Pen vs. Sword, or Why Language Matters

The pen is mightier than the sword. As a writer, I’ve always loved that idea. Not that either swords or pens carry much weight these days. Even Alexander Hamilton and Aaron Burr used dueling pistols. Is Microsoft Word mightier than an automatic rifle?

The marchers against gun violence last weekend were hoping the people with pens in Washington are mightier than the people with swords. But those pen-wielders haven’t shown much respect for words. It’s ironic: here we are at the epicenter of English, the most universal language ever, and what are we doing with it? Advertising. Tweets. Cell phones that finish our sentences. A president with a third-grade vocabulary who uses language as a weapon. It doesn’t have to be true; just keep shooting. Like the slogans in George Orwell’s novel 1984: War is peace; freedom is slavery; ignorance is strength. In 2018, all of those contradictions are realities. Dystopian is the new normal.

Make no mistake about it: language matters. Last week when one GOP senator promised to hold a fulsome hearing, I wondered: Does he know that fulsome doesn’t mean full? It means stinky, or disgusting, or excessively flattering. Was he telling the truth on purpose? Language is often used as camouflage. Look at an academic journal article or scientific report. Is there information in there, or just hedging of bets? Look at our June ballot proposals. Is this a subtle form of voter suppression? I have to laugh when I hear the White House deny that the Russians hacked into our election results. Why would they bother, when they can get such a huge return on investment posting fake news on social media? Fluency in language is essential for critical thinking — Step One in telling fact from fiction. You know Facebook now has a link in those dots in the upper right corner where you can flag a story as fake news. The problem is our yearning to believe any story that confirms what we already think.

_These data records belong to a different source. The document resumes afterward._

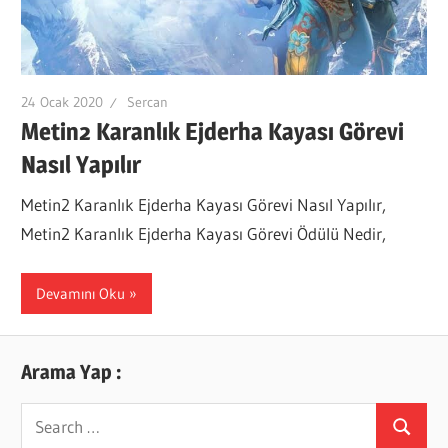
24 Ocak 2020
Sercan
Metin2 Karanlık Ejderha Kayası Görevi
Nasıl Yapılır
Metin2 Karanlık Ejderha Kayası Görevi Nasıl Yapılır,
Metin2 Karanlık Ejderha Kayası Görevi Ödülü Nedir,
Devamını Oku
Arama Yap :
Search
Search
for:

Paying attention to language is work. “Use your words” is not a skill humans are born with. We have to be taught to communicate by speaking, instead of hitting and hollering. Recently my friend Felix Justice asked some of us to remember being four years old. The memory that called up for me was, what a savage I was. My sister and I constantly tried to kill each other. Not that we understood killing. What we understood was power. Control. Just like the self-described grown-ups who run governments and gangs. There’s equality: In this economy, the White House, the Mafia, and the drug cartels speak the same language. Not English, to communicate. Money. The 21st century’s lingua franca for power. If you have it, you’re a winner. If you don’t, you’re a loser. When people squeeze the universe into a ball, as TS Eliot said, when they reduce the interactions between humans and all forms of life and energy into slogans, there’s no middle ground. No negotiation. No reaching across the aisle. For that, we need language.

A lot of outstanding writers came to English as a second language. Vladimir Nabokov. Joseph Conrad. Or because a band of conquerors forced their ancestors to learn it. I’m working with an Italian immigrant to North Beach right now, a retired restaurateur who’s turned to writing; he’s having a ball with English, piling up adverbs and adjectives and circumlocutions like frosting on a wedding cake. It’s a wonderfully rich tool. Many of the great bilingual Nigerian, Indian, and South African writers, among others, chose English so they could reach the widest possible audience. Some point out that it’s a double-edged sword: a gift of oppression. Some are amazed that we who were born with this gift appreciate it so little.

My favorite comment about that contradiction, that irony, that paradox, is by the Chilean poet Pablo Neruda. He was writing about Spanish, but as part of the international brotherhood of writers, I suspect he was thinking of English, too.

What a great language I have, it’s a fine language we inherited from the fierce conquistadors . . .
They strode over the giant cordilleras, over the rugged Americas, hunting for potatoes, sausages, beans, black tobacco, gold, corn, fried eggs, with a voracious appetite not found in the world since then . . .
They swallowed up everything, religions, pyramids, tribes, idolatries just like the ones they brought along in their huge sacks . . . Wherever they went, they razed the land . . . But words fell like pebbles out of the boots of the barbarians, out of their beards, their helmets, their horseshoes, luminous words that were left glittering here . . . our language. We came up losers . . . We came up winners . . . They carried off the gold and left us the gold . . . They carried everything off and left us everything . . . They left us words.

—    “Lost in the City,’ Memoirs, 1976

Originally presented as a meditation at the Church for the Fellowship for All Peoples, San Francisco, March 25, 2018.